Arquivos divulgados pelo Departamento de Justiça dos EUA detalham a morte de Jeffrey Epstein na prisão em 2019. Relatórios apontam falhas no sistema do presídio, descrevem as lesões encontradas na autópsia e mostram que não houve entrada de terceiros na cela. Apesar das controvérsias, investigações oficiais mantêm a conclusão de que o empresário cometeu suicídio.

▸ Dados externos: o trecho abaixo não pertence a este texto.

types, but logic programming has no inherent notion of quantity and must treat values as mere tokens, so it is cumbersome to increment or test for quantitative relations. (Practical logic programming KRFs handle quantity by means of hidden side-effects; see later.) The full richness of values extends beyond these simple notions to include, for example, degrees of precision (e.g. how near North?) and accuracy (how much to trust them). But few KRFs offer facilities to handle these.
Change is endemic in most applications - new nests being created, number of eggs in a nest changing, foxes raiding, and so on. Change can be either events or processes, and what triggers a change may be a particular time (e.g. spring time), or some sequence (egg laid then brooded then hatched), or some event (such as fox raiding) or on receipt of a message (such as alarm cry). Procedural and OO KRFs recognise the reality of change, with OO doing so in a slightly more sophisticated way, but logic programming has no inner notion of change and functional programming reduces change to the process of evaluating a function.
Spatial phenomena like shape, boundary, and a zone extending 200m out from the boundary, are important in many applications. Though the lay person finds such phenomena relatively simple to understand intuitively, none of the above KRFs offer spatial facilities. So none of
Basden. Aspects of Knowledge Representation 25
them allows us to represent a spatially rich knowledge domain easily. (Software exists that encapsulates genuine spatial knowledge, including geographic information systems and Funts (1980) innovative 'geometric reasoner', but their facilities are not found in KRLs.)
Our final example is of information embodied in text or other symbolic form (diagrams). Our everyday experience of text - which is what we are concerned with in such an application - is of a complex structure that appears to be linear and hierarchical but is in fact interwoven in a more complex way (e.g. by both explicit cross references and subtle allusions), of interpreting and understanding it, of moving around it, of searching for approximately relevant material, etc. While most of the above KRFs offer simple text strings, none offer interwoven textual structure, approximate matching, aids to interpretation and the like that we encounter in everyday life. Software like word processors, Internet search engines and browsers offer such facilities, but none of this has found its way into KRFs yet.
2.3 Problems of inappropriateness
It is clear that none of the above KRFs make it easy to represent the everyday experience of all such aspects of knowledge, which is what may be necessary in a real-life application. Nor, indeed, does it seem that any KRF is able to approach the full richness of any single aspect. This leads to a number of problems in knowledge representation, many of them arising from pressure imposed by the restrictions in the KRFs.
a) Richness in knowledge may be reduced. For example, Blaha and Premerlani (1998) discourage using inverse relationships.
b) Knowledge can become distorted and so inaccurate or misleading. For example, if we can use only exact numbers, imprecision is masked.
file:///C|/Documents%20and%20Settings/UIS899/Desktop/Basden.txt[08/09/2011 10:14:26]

Jeffrey Epstein — Foto: Jornal Nacional/ Reprodução
Jeffrey Epstein — Foto: Jornal Nacional/ Reprodução

Novos arquivos divulgados em janeiro pelo Departamento de Justiça dos Estados Unidos trouxeram mais detalhes sobre a morte do empresário Jeffrey Epstein, condenado por abuso e tráfico sexual e encontrado morto em sua cela em agosto de 2019, em Nova York.

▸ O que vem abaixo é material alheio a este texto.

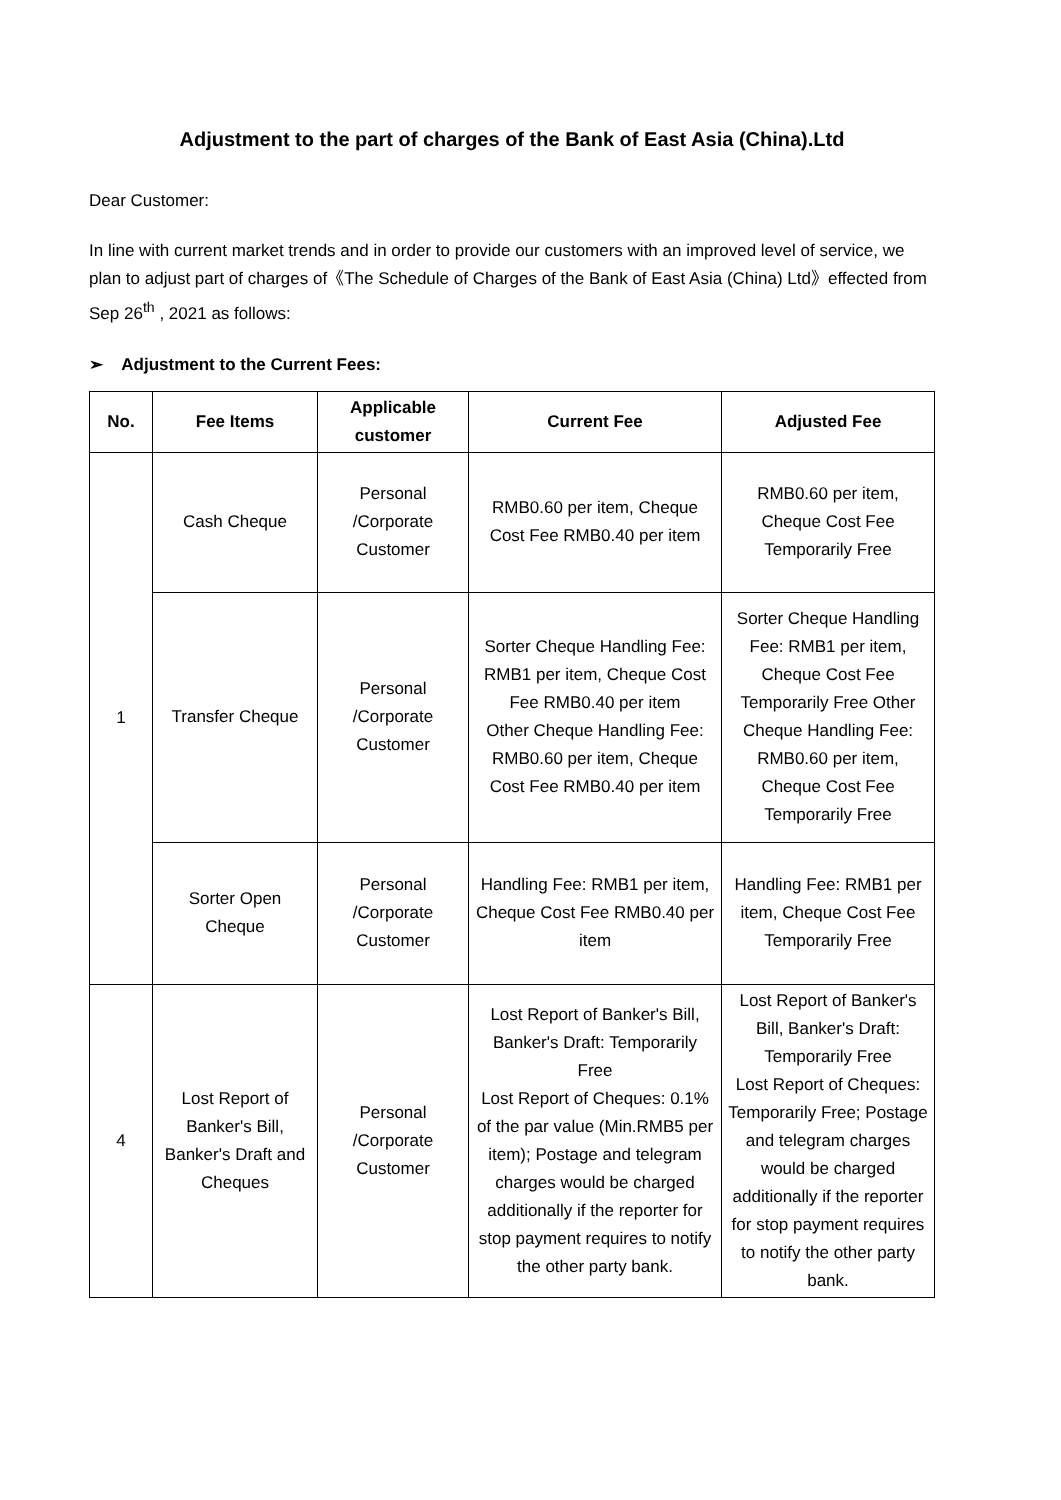Adjustment to the part of charges of the Bank of East Asia (China).Ltd
Dear Customer:
In line with current market trends and in order to provide our customers with an improved level of service, we plan to adjust part of charges of《The Schedule of Charges of the Bank of East Asia (China) Ltd》effected from Sep 26<sup>th</sup> , 2021 as follows:
➢ Adjustment to the Current Fees:
| No. | Fee Items | Applicable customer | Current Fee | Adjusted Fee |
| --- | --- | --- | --- | --- |
| 1 | Cash Cheque | Personal /Corporate Customer | RMB0.60 per item, Cheque Cost Fee RMB0.40 per item | RMB0.60 per item, Cheque Cost Fee Temporarily Free |
| | Transfer Cheque | Personal /Corporate Customer | Sorter Cheque Handling Fee: RMB1 per item, Cheque Cost Fee RMB0.40 per item Other Cheque Handling Fee: RMB0.60 per item, Cheque Cost Fee RMB0.40 per item | Sorter Cheque Handling Fee: RMB1 per item, Cheque Cost Fee Temporarily Free Other Cheque Handling Fee: RMB0.60 per item, Cheque Cost Fee Temporarily Free |
| | Sorter Open Cheque | Personal /Corporate Customer | Handling Fee: RMB1 per item, Cheque Cost Fee RMB0.40 per item | Handling Fee: RMB1 per item, Cheque Cost Fee Temporarily Free |
| 4 | Lost Report of Banker's Bill, Banker's Draft and Cheques | Personal /Corporate Customer | Lost Report of Banker's Bill, Banker's Draft: Temporarily Free Lost Report of Cheques: 0.1% of the par value (Min.RMB5 per item); Postage and telegram charges would be charged additionally if the reporter for stop payment requires to notify the other party bank. | Lost Report of Banker's Bill, Banker's Draft: Temporarily Free Lost Report of Cheques: Temporarily Free; Postage and telegram charges would be charged additionally if the reporter for stop payment requires to notify the other party bank. |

Segundo documentos do BOP (Departamento Federal de Prisões), com base em relatos de funcionários do Centro Correcional Metropolitano, Epstein foi encontrado morto às 6h33 da manhã do dia 10 de agosto de 2019. O sistema da unidade indicava de forma incorreta que havia três detentos na cela, embora o espaço fosse destinado a apenas dois presos e Epstein estivesse sozinho no momento. O companheiro de cela havia sido transferido no dia anterior.

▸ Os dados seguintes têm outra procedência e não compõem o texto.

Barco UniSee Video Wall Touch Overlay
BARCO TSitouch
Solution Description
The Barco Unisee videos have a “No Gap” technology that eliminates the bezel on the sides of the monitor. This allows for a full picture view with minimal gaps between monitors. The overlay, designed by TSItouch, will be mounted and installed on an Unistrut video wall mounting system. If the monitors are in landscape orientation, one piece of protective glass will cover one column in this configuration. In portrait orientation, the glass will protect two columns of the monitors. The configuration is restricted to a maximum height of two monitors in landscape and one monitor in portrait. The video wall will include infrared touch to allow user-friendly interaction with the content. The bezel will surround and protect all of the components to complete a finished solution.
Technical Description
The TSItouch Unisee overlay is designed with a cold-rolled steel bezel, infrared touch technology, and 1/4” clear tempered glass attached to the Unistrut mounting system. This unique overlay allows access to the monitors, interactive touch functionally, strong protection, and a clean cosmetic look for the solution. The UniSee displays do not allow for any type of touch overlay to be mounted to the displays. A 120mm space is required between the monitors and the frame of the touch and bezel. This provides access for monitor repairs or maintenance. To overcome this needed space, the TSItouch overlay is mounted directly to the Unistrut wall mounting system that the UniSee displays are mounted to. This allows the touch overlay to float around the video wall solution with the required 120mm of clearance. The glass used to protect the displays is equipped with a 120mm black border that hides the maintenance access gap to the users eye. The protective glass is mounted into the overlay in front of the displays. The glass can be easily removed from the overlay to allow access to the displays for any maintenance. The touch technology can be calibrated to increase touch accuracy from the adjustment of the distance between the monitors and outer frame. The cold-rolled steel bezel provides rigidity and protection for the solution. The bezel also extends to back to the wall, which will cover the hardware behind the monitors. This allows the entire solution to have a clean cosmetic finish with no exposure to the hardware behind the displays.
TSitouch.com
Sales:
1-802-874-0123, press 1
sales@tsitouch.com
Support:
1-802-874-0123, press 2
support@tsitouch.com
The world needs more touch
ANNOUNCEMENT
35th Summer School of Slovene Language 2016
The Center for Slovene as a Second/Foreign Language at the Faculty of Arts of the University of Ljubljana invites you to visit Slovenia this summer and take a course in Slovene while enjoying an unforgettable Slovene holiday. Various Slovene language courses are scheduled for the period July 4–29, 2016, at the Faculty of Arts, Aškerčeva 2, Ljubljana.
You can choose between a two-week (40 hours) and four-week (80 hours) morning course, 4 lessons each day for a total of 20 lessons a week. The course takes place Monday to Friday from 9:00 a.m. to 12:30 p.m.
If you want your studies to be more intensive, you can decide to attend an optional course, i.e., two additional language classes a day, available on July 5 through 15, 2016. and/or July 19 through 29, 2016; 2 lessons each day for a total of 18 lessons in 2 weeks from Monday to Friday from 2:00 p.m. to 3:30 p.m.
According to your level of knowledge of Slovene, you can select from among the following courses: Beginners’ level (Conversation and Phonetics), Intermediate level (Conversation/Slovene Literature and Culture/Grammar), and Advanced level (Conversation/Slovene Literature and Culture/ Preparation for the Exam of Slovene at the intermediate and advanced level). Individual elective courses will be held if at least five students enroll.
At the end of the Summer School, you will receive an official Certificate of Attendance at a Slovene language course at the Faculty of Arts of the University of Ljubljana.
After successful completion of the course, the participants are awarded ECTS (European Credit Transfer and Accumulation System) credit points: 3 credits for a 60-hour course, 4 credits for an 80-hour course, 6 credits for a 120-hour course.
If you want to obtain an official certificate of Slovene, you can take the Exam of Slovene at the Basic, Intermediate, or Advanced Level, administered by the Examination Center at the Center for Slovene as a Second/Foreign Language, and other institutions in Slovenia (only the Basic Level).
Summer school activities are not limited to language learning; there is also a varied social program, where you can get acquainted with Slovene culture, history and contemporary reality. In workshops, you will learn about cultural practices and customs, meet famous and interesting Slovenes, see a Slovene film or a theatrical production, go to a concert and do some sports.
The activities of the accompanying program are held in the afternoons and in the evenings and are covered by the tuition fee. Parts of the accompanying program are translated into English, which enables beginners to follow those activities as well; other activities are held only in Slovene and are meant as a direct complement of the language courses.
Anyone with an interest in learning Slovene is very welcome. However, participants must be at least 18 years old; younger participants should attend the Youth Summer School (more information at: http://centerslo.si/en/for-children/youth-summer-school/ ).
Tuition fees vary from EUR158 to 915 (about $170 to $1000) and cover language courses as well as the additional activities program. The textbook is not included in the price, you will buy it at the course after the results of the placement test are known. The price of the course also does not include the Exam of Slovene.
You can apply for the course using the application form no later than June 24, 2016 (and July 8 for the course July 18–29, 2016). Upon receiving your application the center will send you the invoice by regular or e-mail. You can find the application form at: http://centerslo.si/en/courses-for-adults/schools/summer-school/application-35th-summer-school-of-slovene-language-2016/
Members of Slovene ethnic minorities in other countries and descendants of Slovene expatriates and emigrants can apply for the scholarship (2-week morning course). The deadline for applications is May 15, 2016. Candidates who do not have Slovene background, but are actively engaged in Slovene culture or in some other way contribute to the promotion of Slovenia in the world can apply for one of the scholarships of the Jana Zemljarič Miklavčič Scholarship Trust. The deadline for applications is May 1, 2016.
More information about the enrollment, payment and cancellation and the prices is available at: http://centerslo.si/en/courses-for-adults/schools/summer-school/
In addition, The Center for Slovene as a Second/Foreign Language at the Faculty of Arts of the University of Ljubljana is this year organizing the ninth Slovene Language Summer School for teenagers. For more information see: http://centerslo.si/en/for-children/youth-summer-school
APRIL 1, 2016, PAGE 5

Após ser encontrado, o empresário foi socorrido e levado ao hospital. Paramédicos tentaram reanimá-lo, mas não tiveram sucesso. A morte foi declarada no pronto-socorro, e o BOP informou que a causa foi suicídio.

A autópsia apontou que Epstein apresentava lesões no pescoço, nos olhos e no ombro esquerdo. Foram identificadas marcas de ligadura no pescoço, hemorragia nos olhos, além de fraturas no pescoço e no ombro esquerdo. A família do empresário contratou um patologista particular para acompanhar o exame.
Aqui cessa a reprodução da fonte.